Event Streaming Platform

Companies are rarely built on a single data store and a single application to interact with it. Typically, a company may have hundreds or thousands of applications, databases, data warehouses, or other data stores. The company's data is spread across these resources, and the interconnection between them is immensely complicated. In larger enterprises, multiple lines of business can complicate the situation even further. Modern software architectures, such as microservices and SaaS applications, also add complexity, as engineers are tasked with weaving the entire infrastructure together cohesively.

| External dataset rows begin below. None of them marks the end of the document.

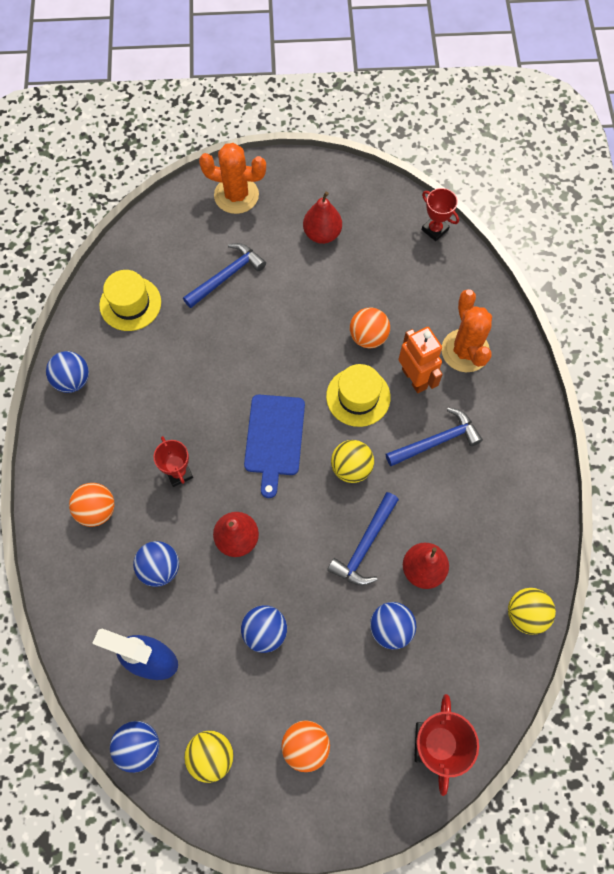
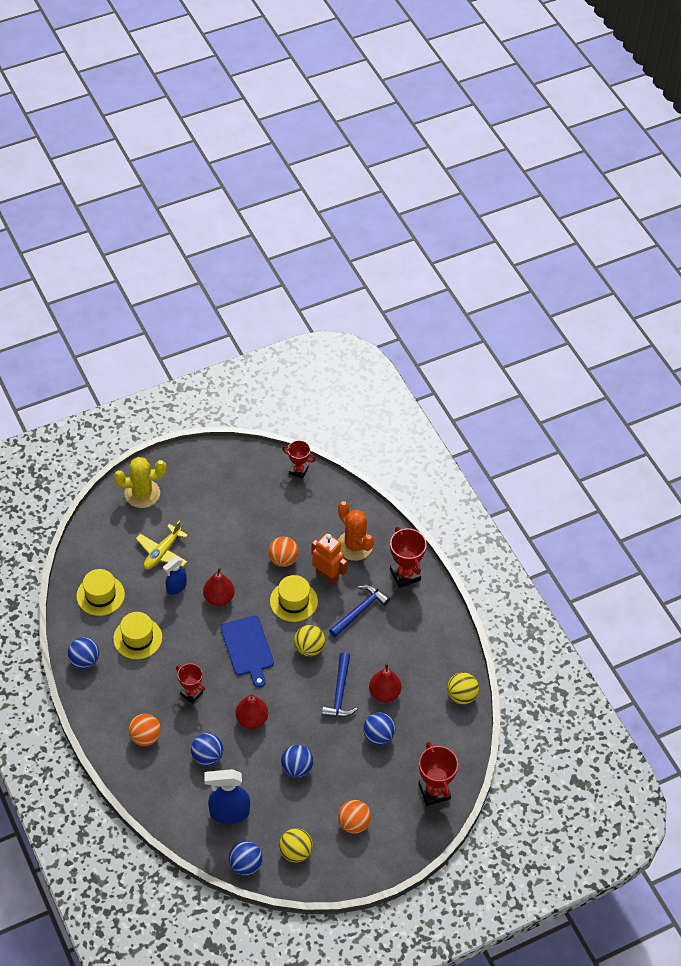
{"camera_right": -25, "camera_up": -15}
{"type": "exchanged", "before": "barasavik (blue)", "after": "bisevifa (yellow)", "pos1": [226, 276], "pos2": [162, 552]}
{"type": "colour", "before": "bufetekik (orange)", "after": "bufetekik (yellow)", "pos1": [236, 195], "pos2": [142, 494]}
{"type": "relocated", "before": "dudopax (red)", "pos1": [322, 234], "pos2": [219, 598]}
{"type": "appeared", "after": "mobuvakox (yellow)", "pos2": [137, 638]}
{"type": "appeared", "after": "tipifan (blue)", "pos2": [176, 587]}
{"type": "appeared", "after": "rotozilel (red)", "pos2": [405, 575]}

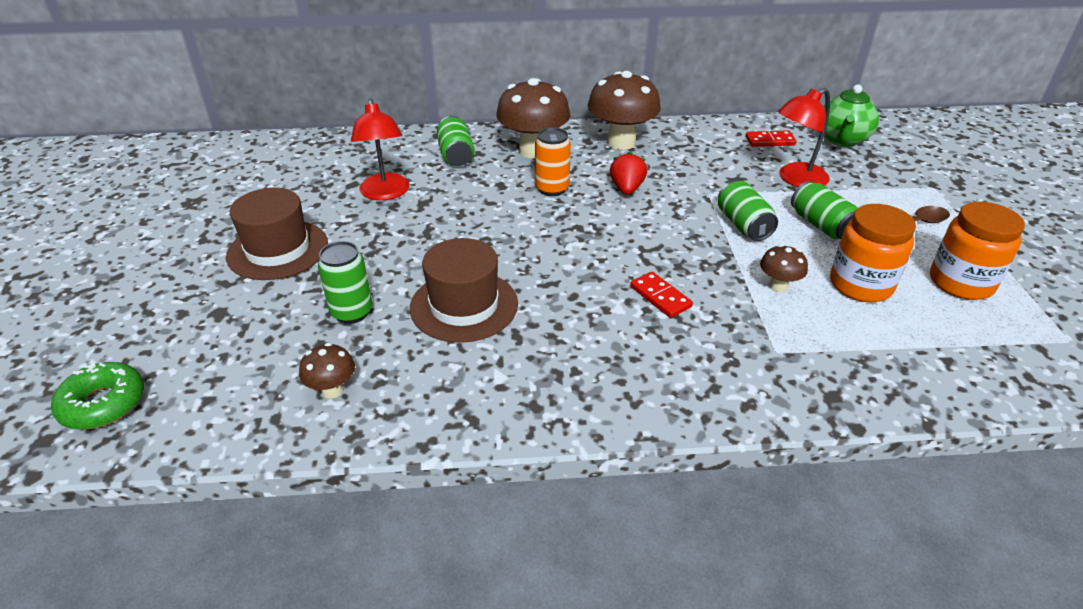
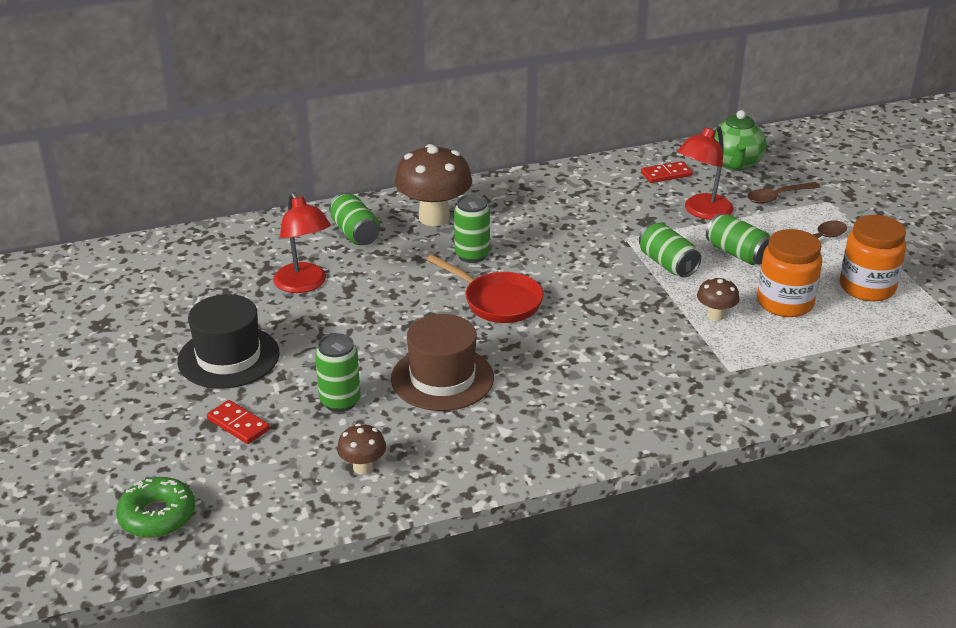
{"camera_right": -15, "camera_up": -5}
{"type": "colour", "before": "mobuvakox (brown)", "after": "mobuvakox (black)", "pos1": [278, 250], "pos2": [228, 357]}
{"type": "colour", "before": "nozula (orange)", "after": "nozula (green)", "pos1": [552, 189], "pos2": [472, 255]}
{"type": "missing", "before": "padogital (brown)", "pos1": [621, 142]}
{"type": "missing", "before": "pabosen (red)", "pos1": [627, 189]}
{"type": "relocated", "before": "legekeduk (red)", "pos1": [660, 297], "pos2": [238, 424]}
{"type": "appeared", "after": "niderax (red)", "pos2": [498, 301]}
{"type": "appeared", "after": "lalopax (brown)", "pos2": [777, 197]}

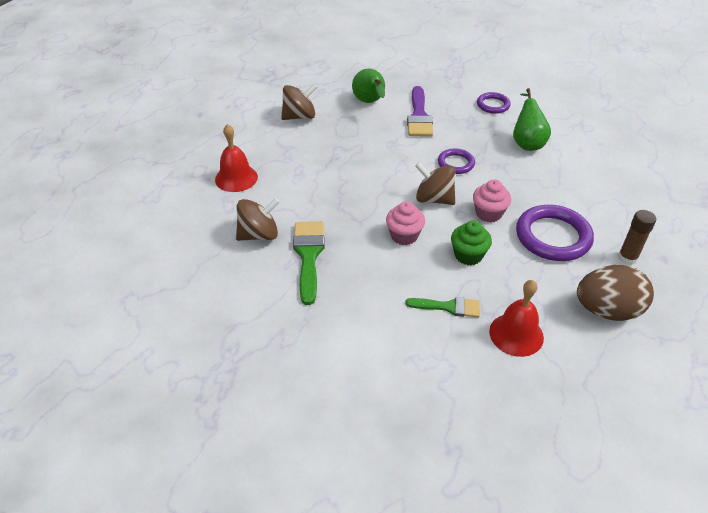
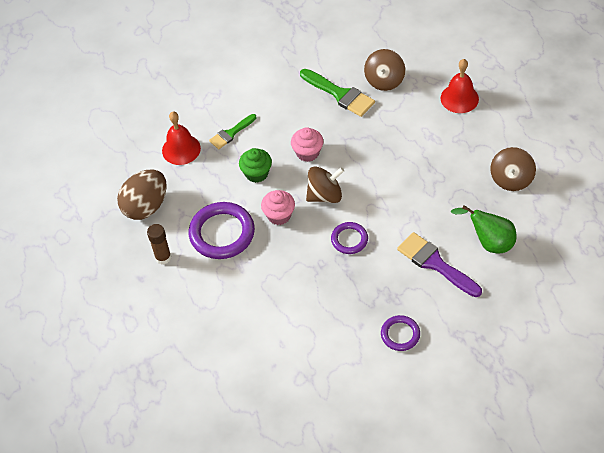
{"camera_right": 135, "camera_up": 10}
{"type": "missing", "before": "dudopax (green)", "pos1": [526, 143]}

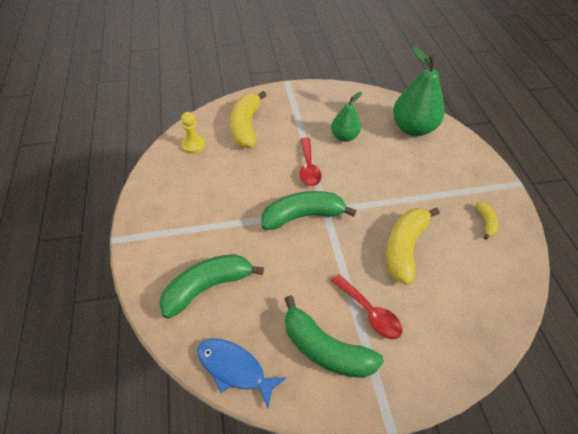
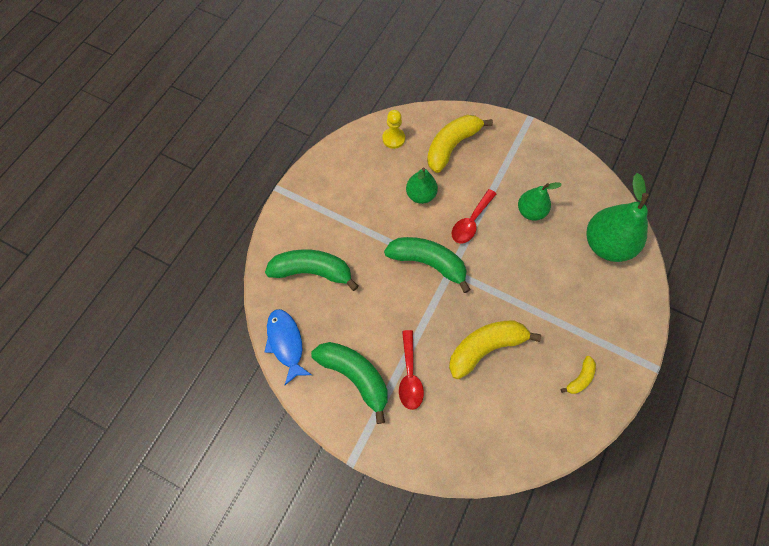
{"camera_right": 40, "camera_up": 15}
{"type": "spun", "before": "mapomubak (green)", "pos1": [325, 349], "pos2": [355, 376], "turn": 150}
{"type": "appeared", "after": "dudopax (green)", "pos2": [420, 195]}

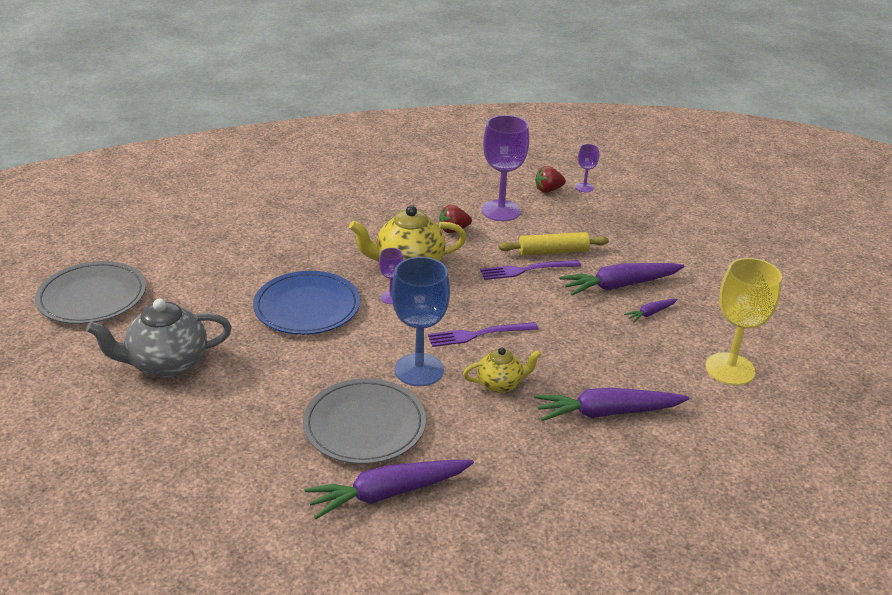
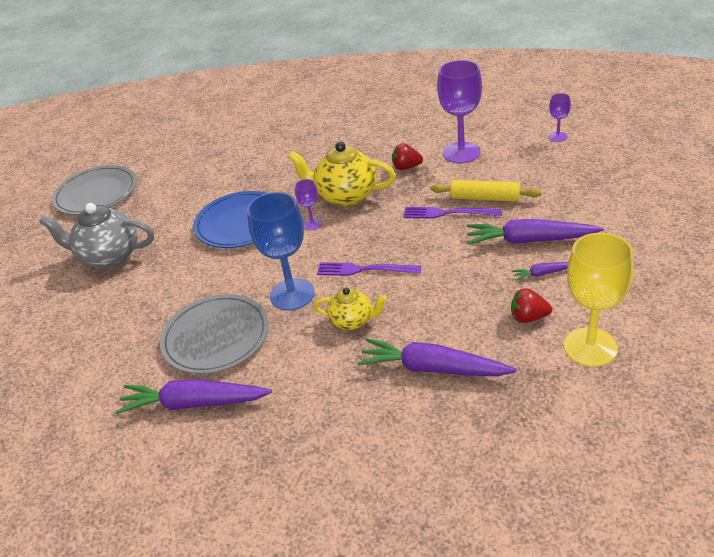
{"camera_right": 30, "camera_up": 5}
{"type": "relocated", "before": "pabosen (red)", "pos1": [548, 190], "pos2": [528, 317]}

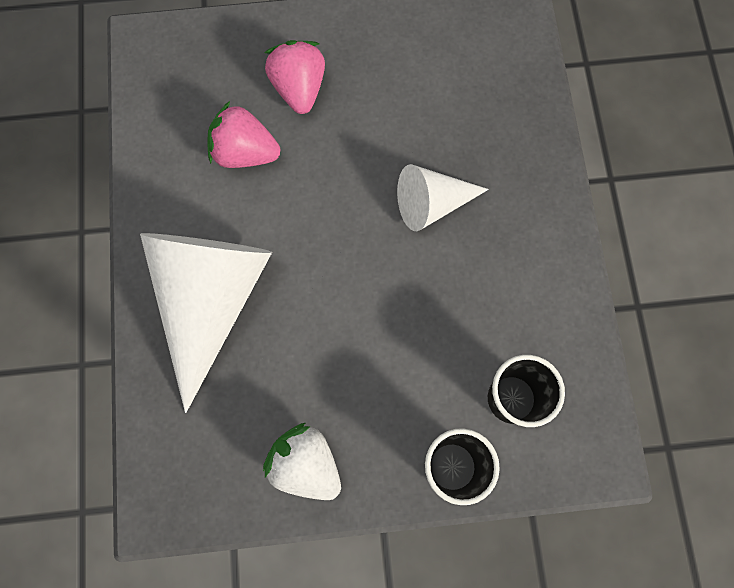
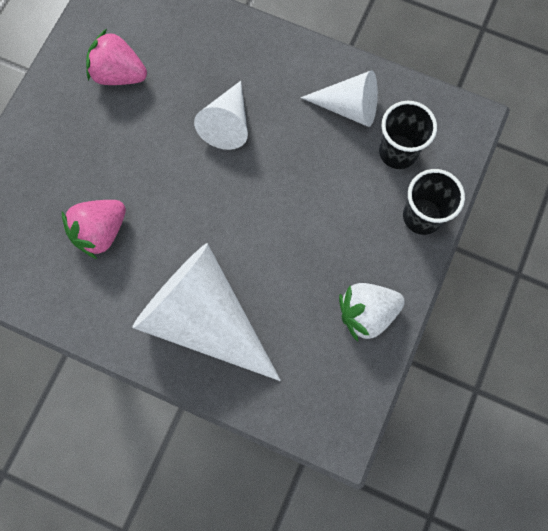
{"camera_right": -60, "camera_up": 0}
{"type": "relocated", "before": "pabosen (pink)", "pos1": [299, 88], "pos2": [119, 74]}
{"type": "appeared", "after": "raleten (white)", "pos2": [348, 107]}

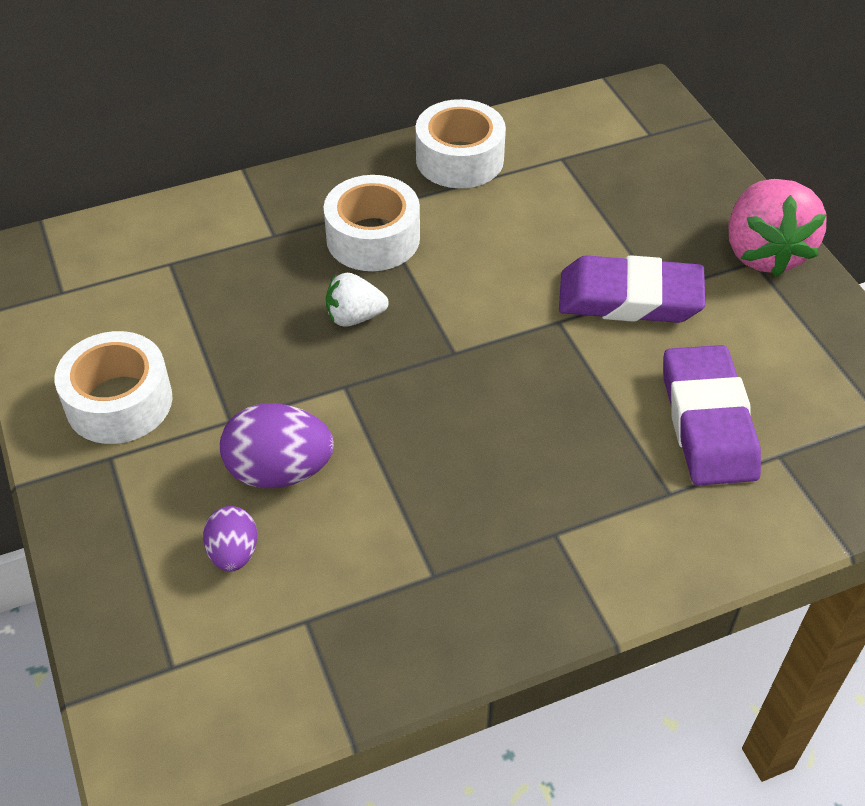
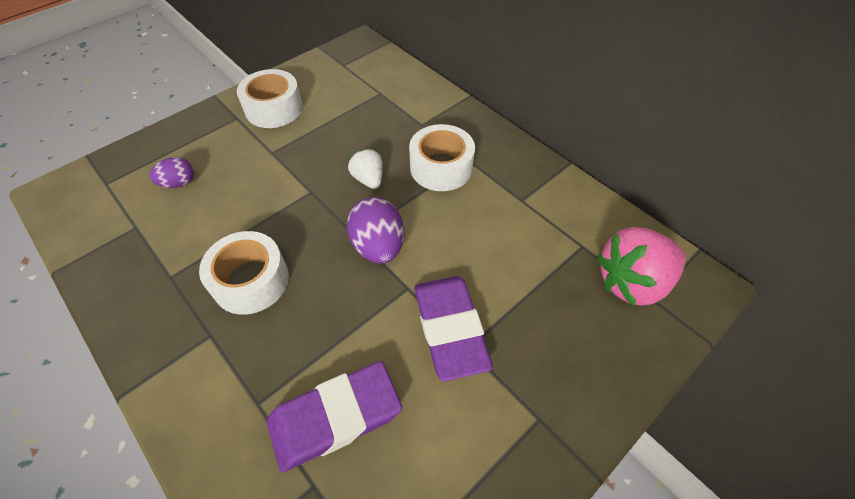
{"camera_right": 70, "camera_up": 5}
{"type": "relocated", "before": "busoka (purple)", "pos1": [279, 471], "pos2": [378, 246]}
{"type": "relocated", "before": "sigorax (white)", "pos1": [459, 159], "pos2": [251, 281]}
{"type": "relocated", "before": "pabosen (pink)", "pos1": [764, 252], "pos2": [631, 282]}

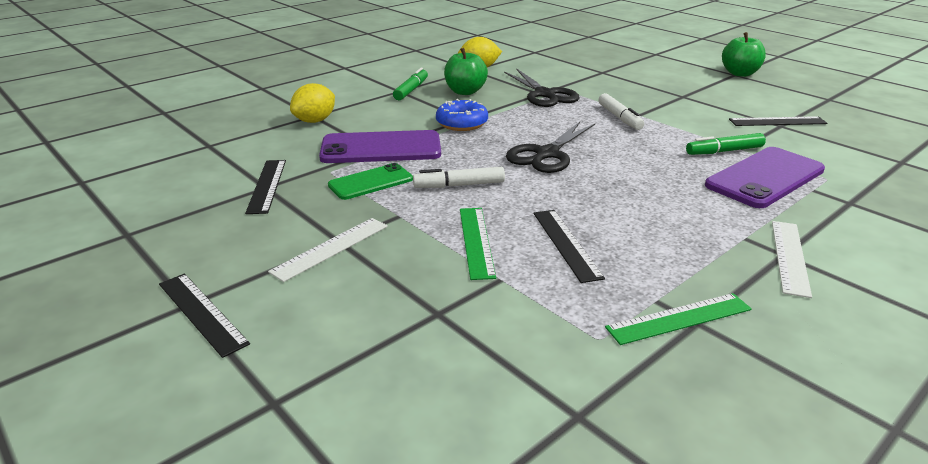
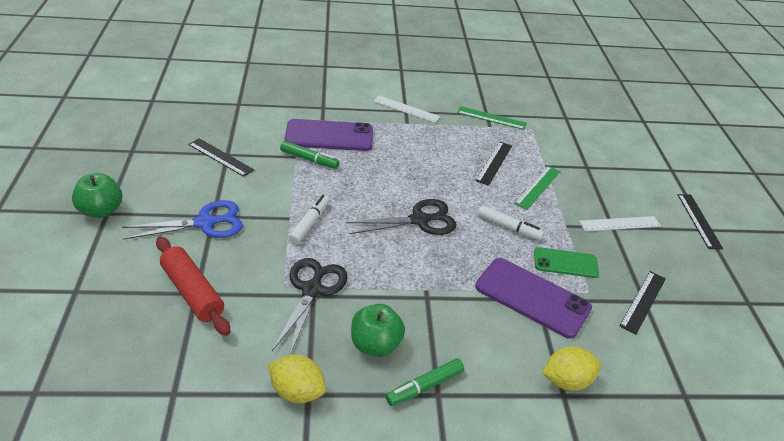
{"camera_right": -145, "camera_up": 10}
{"type": "missing", "before": "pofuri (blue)", "pos1": [462, 123]}
{"type": "spun", "before": "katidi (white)", "pos1": [789, 256], "pos2": [406, 109], "turn": 60}
{"type": "appeared", "after": "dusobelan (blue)", "pos2": [205, 223]}
{"type": "appeared", "after": "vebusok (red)", "pos2": [192, 292]}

Furthermore, companies can no longer survive without reacting to Events within their business in real time. Customers and business partners expect immediate reactions and rich interactive applications. Today, data is in motion, and engineering teams need to model applications to process business requirements as streams of events, not as data at rest, sitting idly in a traditional data store.

Problem

What architecture can we use to model everything within our business as streams of events, creating a modern, fault-tolerant, and scalable platform for building modern applications?

Solution

event streaming platform

We can design business processes and applications around Event Streams. Everything, from sales, orders, trades, and customer experiences to sensor readings and database updates, is modeled as an Event. Events are written to the Event Streaming Platform once, allowing distributed functions within the business to react in real time. Systems external to the Event Streaming Platform are integrated using Event Sources and Event Sinks. Business logic is built within Event Processing Applications, which are composed of Event Processors that read events from and write events to Event Streams.

Implementation

Apache Kafka® is the most popular Event Streaming Platform, designed to address the business requirements of a modern distributed architecture. You can use Kafka to read, write, process, query, and react to Event Streams in a way that's horizontally scalable, fault-tolerant, and simple to use. Kafka is built upon many of the patterns described in Event Streaming Patterns.

Fundamentals

Data in Kafka is exchanged as events, which represent facts about something that has occurred. Examples of events include orders, payments, activities, and measurements. In Kafka, events are sometimes also referred to as records or messages, and they contain data and metadata describing the event.

Events are written to, stored in, and read from Event Streams. In Kafka, these streams are called topics. Topics have names and generally contain "related" records of a particular use case, such as customer payments. Topics are modeled as durable, distributed, append-only logs in the Event Store. For more details about Kafka topics, see the Apache Kafka 101 course.

Applications that write events to topics are called Producers. Producers come in many forms and represent the Event Source pattern. Reading events is performed by Consumers, which represent Event Sinks. Consumers typically operate in a distributed, coordinated fashion to increase scale and fault tolerance. Event Processing Applications act as both event sources and event sinks.

Applications which produce and consume events as described above are referred to as "clients." These client applications can be authored in a variety of programming languages, including Java, Go, C/C++, C# (.NET), Python, Node.JS, and more.

Stream Processing

Event Processing Applications can be built atop Kafka using a variety of techniques.

ksqlDB

The streaming database ksqlDB allows you to build Event Processing Applications using SQL syntax. It ships with an API, command line interface (CLI), and GUI. ksqlDB's elastic architecture decouples its distributed compute layer from its distributed storage layer, which uses and tightly integrates with Kafka.

Kafka Streams

The Kafka client library Kafka Streams allows you to build elastic applications and microservices on the JVM, using languages such as Java and Scala. An application can run in a distributed fashion across multiple instances for better scalability and fault-tolerance.

Data Integrations

The Kafka Connect framework allows you to scalably and reliably integrate cloud services and data systems external to Kafka into the Event Streaming Platform. Data from these systems is set in motion by being continuously imported and/or exported as Event Streams through Kafka connectors. There are hundreds of ready-to-use Kafka connectors available on Confluent Hub. On-boarding existing data systems into Kafka is often the first step in the journey of adopting an Event Streaming Platform.

Source Connectors pull data into Kafka topics from sources such as traditional databases, cloud object storage services, or SaaS products such as Salesforce. Advanced integrations are possible with patterns such as Database Write Through and Database Write Aside.

Sink Connectors are the complementary pattern to Source Connectors. While source connectors bring data into the Event Streaming Platform continuously, sinks continuously deliver data from Kafka streams to external cloud services and systems. Common destination systems include cloud data warehouse services, function-based serverless compute services, relational databases, Elasticsearch, and cloud object storage services.

Considerations

Event Streaming Platforms are distributed computing systems made up of a diverse set of components. Because building and operating such a platform requires significant engineering expertise and resources, many organizations opt for a fully-managed Kafka service such as Confluent Cloud, rather than self-managing the platform, so that they can focus on creating business value.

References

  • This pattern is derived from Message Bus in Enterprise Integration Patterns, by Gregor Hohpe and Bobby Woolf.
  • Confluent Cloud is a cloud-native service for Apache Kafka®.
  • The Apache Kafka 101 course provides a primer on what Kafka is and how it works.